The move is unusual in some ways — typically only war horses like “Dallas” come back back after that long of a break — but it’s far from the first cult hit to get a second chance on a new network. In fact, with the rise of premium channels and streaming services, it has become a low-risk way attract an audience — albeit with mixed success. Here are four more recent revivals and how they did.
Probably the highest-profile resurrection on this list, if only because the fourth season of “Arrested Development” become the “Detox” of groundbreaking sitcoms. Before Fox canceled the show, its characters dropped references to HBO, Showtime and a potential movie. The rumors churned for seven years before Netflix released 15 new episodes all at once in 2013.
The new “Arrested Development” played with the binge-able format by focusing on one or two characters per episode and slowly revealing the plot as their storylines intersected. Some critics loved this puzzle box style of storytelling, but others were lukewarm, even calling the season a “noble failure.” But that hasn’t stopped even more speculation about a fifth season.
Friday Night Lights
After successfully adapting the nonfiction book “Friday Night Lights” into a movie, Peter Berg developed a TV version that would let him explore more ideas left out of the movie. But after a successful first season and a panned, shark-jumping second, the show was on the chopping block at NBC.
DirecTV swooped in, offering to help bankroll more episodes, which would air first on satellite, then later on broadcast. NBC agreed, and the show bounced back for three more critically-acclaimed seasons. DirecTV also brought back the Glenn Close legal drama “Damages,” but only “Friday Night Lights” has gone down as an all-time classic.
Against all odds, “The Killing” was actually brought back from cancellation twice. After huge success with “Mad Men” and “Breaking Bad,” AMC tried adapting the Danish series “Forbrydelsen” in 2011. The dreary crime drama started strong but lost viewers quickly, limping into a second season before being canceled.

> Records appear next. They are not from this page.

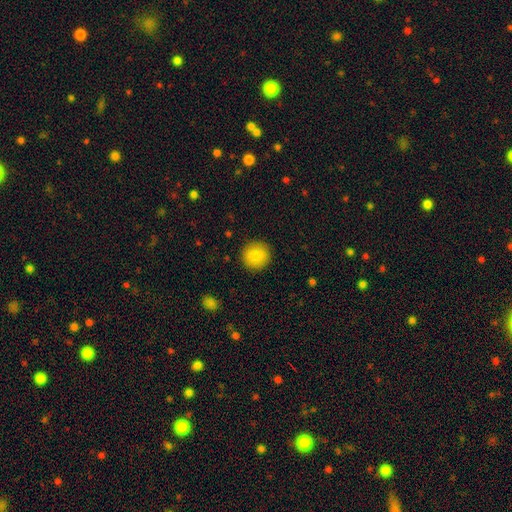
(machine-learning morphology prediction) This appears to be a smooth galaxy with no disk features (84%) that is round (93%). Merging: none (91%).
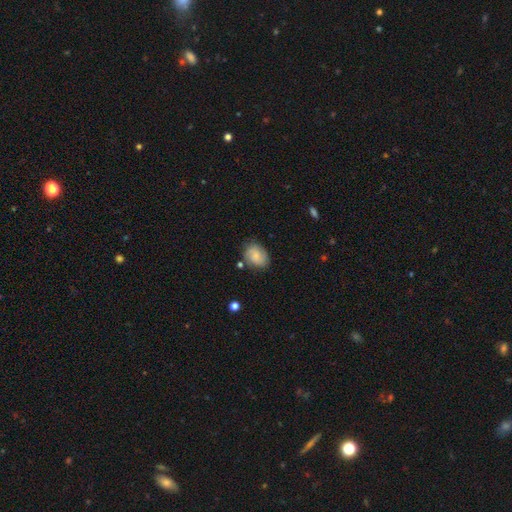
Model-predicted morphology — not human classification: smooth_or_featured: featured or disk (p=0.48) [alt: smooth p=0.44]
merging: none (p=0.72) [alt: minor disturbance p=0.19]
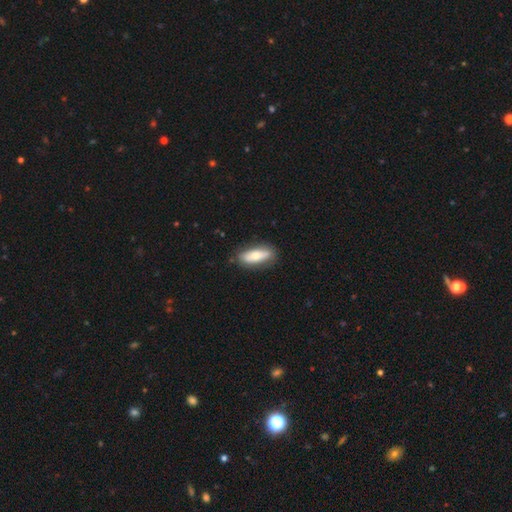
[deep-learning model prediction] This appears to be a smooth galaxy with no disk features (67%) that is in between round and cigar-shaped (64%). Merging: none (83%).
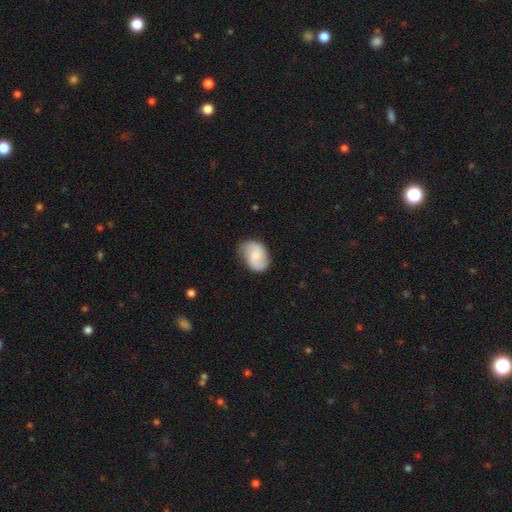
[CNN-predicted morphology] This appears to be a featured or disk galaxy (50%). Merging: none (66%).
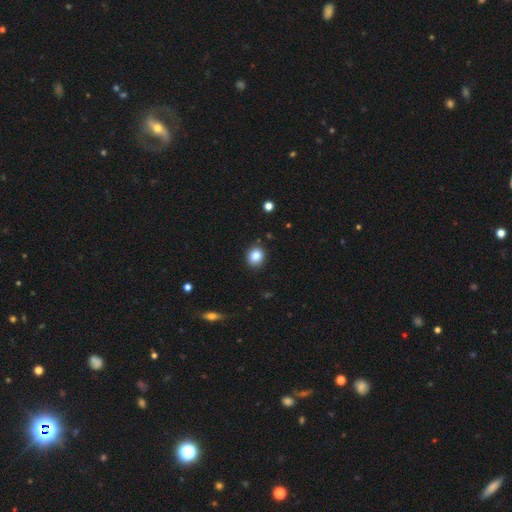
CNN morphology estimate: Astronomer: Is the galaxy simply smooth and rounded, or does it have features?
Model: smooth — 85%.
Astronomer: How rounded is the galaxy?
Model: round — 71%.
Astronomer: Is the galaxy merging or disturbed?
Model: none — 88%.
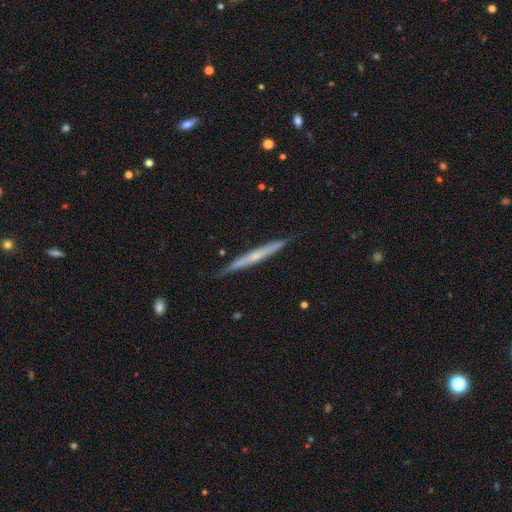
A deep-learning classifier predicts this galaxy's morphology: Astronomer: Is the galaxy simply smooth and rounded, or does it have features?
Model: featured or disk — 60%.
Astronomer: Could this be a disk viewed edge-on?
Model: yes — 97%.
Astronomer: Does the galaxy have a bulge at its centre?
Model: none — 59% (runner-up: rounded, 36%).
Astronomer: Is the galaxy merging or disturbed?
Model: none — 86%.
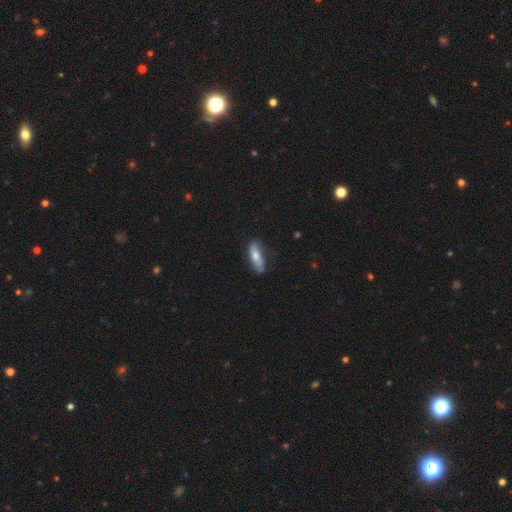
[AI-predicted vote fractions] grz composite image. It shows a smooth galaxy with no disk features (66%) that is in between round and cigar-shaped (51%). Merging: none (73%).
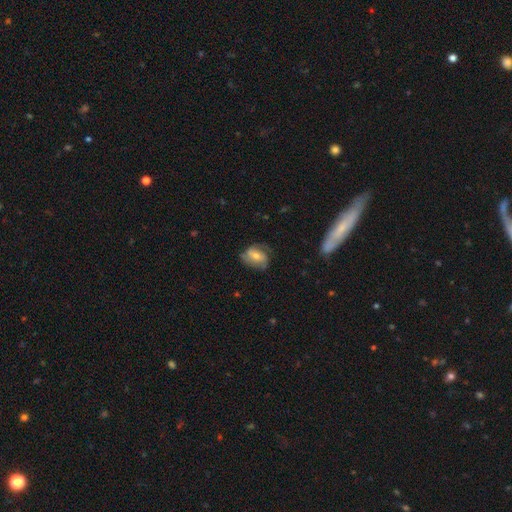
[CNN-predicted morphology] Smooth or featured?
  - featured or disk: 47% *
  - smooth: 45%
  - star or artifact: 8%
Merging?
  - none: 55% *
  - minor disturbance: 28%
  - major disturbance: 15%
  - merger: 2%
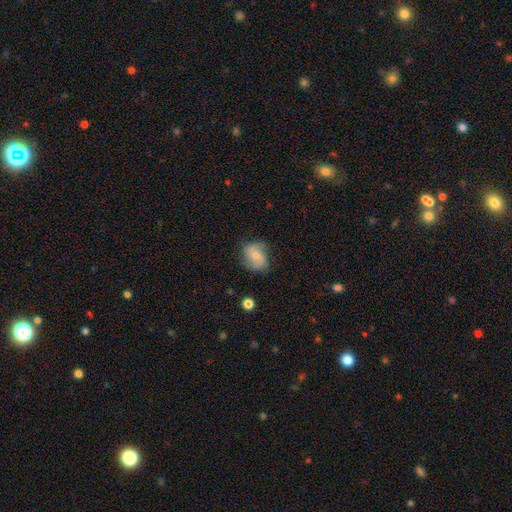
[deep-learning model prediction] Smooth or featured?
  - featured or disk: 51% *
  - smooth: 41%
  - star or artifact: 8%
Edge-on disk?
  - no: 97% *
  - yes: 3%
Merging?
  - none: 69% *
  - minor disturbance: 22%
  - major disturbance: 7%
  - merger: 2%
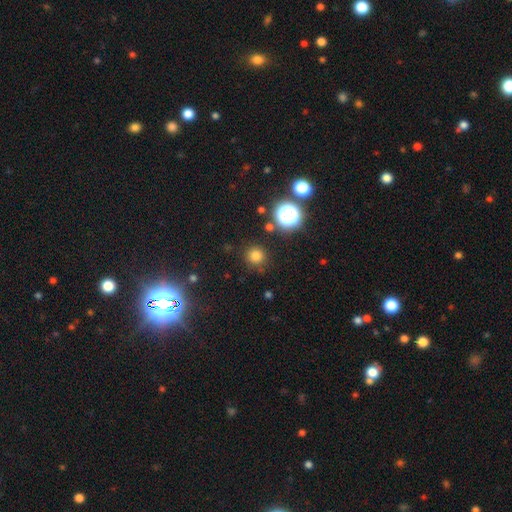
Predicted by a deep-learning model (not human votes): A smooth galaxy with no disk features (77%) that is round (94%).

Vote fractions:
- Smooth or featured? smooth: 77% / star or artifact: 18% / featured or disk: 5%
- How rounded? round: 94% / in between: 5% / cigar-shaped: 1%
- Merging? none: 87% / minor disturbance: 7% / major disturbance: 3% / merger: 3%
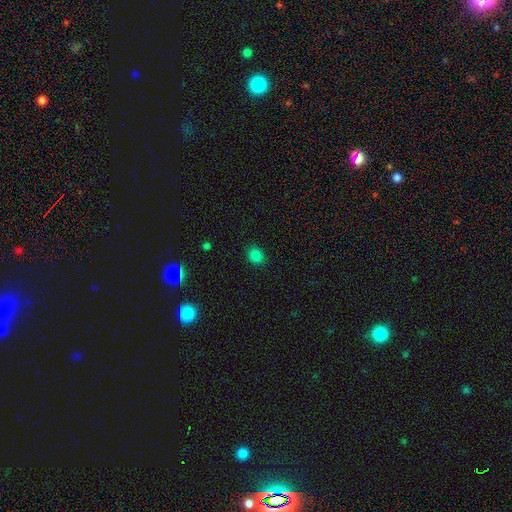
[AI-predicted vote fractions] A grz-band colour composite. It shows a smooth galaxy with no disk features (81%) that is round (63%). Merging: none (88%).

After renegotiating contracts, AMC resurrected the show for a third season last summer before canceling it again. Netflix picked “The Killing” back up for an abbreviated final season in August, but most critics weren’t interested by then. The streaming service did something similar with Cartoon Network’s “Star Wars: The Clone Wars” this spring, giving the show a send-off after Lucasfilm’s sale ended the series abruptly.